- Extracted data:
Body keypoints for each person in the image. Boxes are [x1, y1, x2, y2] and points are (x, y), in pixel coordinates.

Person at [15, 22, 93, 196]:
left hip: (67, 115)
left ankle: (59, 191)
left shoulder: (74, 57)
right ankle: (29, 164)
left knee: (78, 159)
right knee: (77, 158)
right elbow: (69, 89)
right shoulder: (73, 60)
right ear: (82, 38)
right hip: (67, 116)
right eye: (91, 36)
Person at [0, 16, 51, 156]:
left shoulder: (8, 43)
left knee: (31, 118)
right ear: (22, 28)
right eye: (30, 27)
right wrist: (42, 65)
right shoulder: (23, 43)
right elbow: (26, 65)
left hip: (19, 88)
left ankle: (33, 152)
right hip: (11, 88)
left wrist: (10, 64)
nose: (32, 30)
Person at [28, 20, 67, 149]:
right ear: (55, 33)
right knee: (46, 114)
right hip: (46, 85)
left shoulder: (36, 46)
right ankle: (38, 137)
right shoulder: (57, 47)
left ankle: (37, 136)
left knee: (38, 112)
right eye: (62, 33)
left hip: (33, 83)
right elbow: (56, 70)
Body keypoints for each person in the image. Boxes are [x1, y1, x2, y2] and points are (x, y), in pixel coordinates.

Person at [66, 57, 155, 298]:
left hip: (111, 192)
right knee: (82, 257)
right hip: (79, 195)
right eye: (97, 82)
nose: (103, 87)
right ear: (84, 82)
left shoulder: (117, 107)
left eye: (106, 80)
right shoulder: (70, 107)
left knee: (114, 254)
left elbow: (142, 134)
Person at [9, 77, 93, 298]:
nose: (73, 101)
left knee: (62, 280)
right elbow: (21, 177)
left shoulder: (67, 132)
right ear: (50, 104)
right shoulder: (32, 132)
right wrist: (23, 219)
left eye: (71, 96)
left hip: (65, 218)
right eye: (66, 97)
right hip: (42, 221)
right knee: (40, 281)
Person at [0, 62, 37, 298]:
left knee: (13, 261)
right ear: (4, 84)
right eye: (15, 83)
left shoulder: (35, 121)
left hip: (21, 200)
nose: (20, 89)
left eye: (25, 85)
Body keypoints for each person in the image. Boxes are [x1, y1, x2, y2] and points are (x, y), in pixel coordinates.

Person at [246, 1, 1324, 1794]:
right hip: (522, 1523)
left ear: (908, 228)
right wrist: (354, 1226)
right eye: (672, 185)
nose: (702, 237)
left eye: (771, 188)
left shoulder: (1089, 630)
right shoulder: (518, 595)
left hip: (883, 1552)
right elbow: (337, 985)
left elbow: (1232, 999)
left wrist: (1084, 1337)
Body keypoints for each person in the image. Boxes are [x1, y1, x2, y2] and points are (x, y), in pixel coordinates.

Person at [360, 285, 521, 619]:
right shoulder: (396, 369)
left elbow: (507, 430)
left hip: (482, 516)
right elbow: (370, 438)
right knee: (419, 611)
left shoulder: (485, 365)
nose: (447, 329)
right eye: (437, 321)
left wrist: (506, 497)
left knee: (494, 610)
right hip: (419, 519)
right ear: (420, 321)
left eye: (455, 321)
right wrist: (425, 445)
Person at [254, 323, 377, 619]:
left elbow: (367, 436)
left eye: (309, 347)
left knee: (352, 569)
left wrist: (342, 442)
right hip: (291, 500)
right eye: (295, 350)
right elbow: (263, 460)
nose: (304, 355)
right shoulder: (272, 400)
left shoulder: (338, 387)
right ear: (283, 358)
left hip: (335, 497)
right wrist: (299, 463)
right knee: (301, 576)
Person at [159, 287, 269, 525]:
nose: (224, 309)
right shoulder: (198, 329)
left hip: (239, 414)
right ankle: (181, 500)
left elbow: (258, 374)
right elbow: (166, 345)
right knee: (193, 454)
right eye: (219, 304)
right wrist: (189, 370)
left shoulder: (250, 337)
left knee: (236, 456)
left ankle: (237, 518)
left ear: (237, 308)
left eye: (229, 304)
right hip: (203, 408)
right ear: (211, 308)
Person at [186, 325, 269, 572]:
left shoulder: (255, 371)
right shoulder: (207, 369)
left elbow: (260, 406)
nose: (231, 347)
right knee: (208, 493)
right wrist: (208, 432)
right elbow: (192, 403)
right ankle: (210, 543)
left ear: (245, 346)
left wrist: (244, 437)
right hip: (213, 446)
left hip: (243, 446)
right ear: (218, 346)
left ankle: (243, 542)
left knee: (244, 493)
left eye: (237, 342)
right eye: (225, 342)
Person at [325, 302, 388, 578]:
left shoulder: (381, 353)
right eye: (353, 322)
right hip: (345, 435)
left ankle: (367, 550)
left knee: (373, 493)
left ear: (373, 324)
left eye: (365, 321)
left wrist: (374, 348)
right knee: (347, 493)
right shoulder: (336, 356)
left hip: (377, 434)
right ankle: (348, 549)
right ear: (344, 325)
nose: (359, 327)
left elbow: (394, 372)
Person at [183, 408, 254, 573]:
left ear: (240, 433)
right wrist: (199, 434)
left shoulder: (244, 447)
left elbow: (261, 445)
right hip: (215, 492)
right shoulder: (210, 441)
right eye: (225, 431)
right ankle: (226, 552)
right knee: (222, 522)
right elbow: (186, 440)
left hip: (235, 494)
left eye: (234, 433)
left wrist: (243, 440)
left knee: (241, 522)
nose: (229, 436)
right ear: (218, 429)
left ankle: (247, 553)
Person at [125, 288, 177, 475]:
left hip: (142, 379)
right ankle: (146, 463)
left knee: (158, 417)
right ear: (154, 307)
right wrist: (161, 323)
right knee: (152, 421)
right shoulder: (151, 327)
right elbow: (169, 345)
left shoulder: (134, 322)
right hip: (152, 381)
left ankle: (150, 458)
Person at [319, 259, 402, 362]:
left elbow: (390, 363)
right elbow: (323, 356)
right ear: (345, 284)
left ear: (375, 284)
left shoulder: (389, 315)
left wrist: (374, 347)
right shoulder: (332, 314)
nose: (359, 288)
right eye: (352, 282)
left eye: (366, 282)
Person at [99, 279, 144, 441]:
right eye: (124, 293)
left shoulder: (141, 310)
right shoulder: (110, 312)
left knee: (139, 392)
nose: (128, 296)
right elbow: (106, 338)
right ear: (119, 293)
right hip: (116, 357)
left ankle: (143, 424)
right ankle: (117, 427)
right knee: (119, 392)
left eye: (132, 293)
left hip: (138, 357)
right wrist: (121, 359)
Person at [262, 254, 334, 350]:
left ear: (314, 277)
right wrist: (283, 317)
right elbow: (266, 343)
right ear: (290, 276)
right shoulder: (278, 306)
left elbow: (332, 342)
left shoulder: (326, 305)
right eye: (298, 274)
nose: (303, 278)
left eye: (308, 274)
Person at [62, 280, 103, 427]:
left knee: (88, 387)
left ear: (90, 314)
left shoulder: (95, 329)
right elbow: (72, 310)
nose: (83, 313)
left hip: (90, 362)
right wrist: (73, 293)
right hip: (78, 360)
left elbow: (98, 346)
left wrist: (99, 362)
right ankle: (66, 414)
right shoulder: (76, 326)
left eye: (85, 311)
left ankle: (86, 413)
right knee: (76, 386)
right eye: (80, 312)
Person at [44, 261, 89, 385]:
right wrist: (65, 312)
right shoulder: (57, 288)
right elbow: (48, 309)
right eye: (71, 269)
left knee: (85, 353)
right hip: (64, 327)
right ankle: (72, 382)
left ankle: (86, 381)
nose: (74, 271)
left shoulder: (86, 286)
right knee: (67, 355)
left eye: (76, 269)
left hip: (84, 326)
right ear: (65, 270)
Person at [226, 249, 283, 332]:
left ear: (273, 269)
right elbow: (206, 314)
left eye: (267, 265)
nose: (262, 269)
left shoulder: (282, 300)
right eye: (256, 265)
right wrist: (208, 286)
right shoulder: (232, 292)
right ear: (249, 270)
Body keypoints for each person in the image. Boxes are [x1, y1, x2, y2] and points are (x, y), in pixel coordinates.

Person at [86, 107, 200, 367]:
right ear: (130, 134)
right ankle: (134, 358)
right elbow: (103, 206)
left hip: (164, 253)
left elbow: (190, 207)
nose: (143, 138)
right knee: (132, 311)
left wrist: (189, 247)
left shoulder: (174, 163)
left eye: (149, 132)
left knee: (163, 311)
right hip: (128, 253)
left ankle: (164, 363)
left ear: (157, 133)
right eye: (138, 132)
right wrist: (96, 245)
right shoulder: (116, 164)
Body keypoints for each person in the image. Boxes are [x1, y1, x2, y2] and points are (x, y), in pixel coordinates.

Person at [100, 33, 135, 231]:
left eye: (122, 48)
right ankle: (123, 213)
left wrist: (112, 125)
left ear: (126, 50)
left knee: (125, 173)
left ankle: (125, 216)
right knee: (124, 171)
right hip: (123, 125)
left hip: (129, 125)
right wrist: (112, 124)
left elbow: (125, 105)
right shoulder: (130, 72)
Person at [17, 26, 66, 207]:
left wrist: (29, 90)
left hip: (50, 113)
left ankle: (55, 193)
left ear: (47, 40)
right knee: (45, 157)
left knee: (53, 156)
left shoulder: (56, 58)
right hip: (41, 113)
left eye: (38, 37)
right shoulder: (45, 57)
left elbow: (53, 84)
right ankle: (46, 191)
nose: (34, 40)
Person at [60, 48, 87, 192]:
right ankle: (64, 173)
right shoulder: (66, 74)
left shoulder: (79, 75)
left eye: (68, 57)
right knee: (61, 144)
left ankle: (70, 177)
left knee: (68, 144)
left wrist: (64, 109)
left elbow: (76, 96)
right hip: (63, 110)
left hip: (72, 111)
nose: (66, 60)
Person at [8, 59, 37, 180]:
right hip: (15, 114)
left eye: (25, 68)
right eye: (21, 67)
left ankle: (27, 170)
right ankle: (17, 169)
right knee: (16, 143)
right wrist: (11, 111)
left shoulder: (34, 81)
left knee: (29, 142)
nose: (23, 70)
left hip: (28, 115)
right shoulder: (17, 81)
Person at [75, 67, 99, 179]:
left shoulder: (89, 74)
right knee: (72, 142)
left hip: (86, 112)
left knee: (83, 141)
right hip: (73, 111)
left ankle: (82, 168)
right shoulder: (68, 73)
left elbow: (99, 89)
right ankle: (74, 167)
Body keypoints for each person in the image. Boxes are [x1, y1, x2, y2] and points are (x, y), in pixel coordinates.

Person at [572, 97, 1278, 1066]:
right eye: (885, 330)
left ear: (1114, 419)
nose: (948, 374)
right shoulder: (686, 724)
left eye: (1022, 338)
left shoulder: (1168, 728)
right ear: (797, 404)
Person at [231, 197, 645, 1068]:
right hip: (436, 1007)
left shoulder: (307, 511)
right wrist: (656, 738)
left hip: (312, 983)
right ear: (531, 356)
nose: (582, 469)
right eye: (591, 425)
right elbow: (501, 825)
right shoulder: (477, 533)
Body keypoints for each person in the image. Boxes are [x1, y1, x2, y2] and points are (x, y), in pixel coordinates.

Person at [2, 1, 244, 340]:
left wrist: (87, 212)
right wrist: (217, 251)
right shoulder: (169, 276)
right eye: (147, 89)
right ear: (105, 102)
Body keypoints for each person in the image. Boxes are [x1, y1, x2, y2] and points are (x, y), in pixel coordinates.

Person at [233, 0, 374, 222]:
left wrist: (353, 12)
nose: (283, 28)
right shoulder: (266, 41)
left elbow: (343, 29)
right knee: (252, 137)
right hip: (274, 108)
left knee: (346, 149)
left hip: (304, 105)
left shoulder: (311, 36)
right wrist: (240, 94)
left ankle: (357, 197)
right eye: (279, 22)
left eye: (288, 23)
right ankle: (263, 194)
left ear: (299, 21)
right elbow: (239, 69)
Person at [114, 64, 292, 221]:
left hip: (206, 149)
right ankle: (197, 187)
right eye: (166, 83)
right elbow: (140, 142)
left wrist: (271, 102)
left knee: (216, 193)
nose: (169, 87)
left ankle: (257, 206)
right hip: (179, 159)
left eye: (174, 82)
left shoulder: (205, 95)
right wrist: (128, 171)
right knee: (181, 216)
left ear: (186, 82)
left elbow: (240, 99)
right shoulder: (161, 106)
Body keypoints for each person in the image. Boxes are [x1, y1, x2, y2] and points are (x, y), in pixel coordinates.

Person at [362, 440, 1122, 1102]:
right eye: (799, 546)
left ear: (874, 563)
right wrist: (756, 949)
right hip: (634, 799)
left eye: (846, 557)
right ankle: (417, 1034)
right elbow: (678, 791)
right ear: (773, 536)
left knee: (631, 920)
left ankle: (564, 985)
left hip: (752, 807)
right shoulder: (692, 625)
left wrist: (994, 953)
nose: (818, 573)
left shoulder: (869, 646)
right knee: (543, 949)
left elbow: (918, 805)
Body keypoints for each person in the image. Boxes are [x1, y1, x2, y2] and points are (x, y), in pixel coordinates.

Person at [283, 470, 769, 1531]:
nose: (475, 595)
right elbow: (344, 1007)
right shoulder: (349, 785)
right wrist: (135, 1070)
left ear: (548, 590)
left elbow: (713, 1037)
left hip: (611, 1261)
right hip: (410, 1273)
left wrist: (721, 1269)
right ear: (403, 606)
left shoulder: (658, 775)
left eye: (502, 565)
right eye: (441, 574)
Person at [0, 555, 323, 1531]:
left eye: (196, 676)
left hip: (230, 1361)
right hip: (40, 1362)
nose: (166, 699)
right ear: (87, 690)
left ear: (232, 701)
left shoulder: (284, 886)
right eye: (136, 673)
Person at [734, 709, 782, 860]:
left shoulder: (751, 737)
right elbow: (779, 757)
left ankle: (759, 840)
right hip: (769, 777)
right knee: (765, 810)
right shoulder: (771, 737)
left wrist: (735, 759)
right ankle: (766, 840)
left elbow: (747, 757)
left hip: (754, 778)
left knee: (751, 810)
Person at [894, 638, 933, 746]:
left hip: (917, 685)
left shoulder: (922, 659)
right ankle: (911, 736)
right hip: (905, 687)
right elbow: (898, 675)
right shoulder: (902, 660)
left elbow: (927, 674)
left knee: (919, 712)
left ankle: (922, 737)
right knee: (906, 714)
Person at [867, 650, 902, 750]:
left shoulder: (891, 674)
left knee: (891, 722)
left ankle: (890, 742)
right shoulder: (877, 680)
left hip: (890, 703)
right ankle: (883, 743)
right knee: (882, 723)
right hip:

- What you should do:
Your reply must contain exactly the lines from the first line of the data through the line holding "right shoulder: (57, 47)", and nothing more.

- The answer:
Body keypoints for each person in the image. Boxes are [x1, y1, x2, y2] and points are (x, y), in pixel coordinates.

Person at [15, 22, 93, 196]:
left hip: (67, 115)
left ankle: (59, 191)
left shoulder: (74, 57)
right ankle: (29, 164)
left knee: (78, 159)
right knee: (77, 158)
right elbow: (69, 89)
right shoulder: (73, 60)
right ear: (82, 38)
right hip: (67, 116)
right eye: (91, 36)
Person at [0, 16, 51, 156]:
left shoulder: (8, 43)
left knee: (31, 118)
right ear: (22, 28)
right eye: (30, 27)
right wrist: (42, 65)
right shoulder: (23, 43)
right elbow: (26, 65)
left hip: (19, 88)
left ankle: (33, 152)
right hip: (11, 88)
left wrist: (10, 64)
nose: (32, 30)
Person at [28, 20, 67, 149]:
right ear: (55, 33)
right knee: (46, 114)
right hip: (46, 85)
left shoulder: (36, 46)
right ankle: (38, 137)
right shoulder: (57, 47)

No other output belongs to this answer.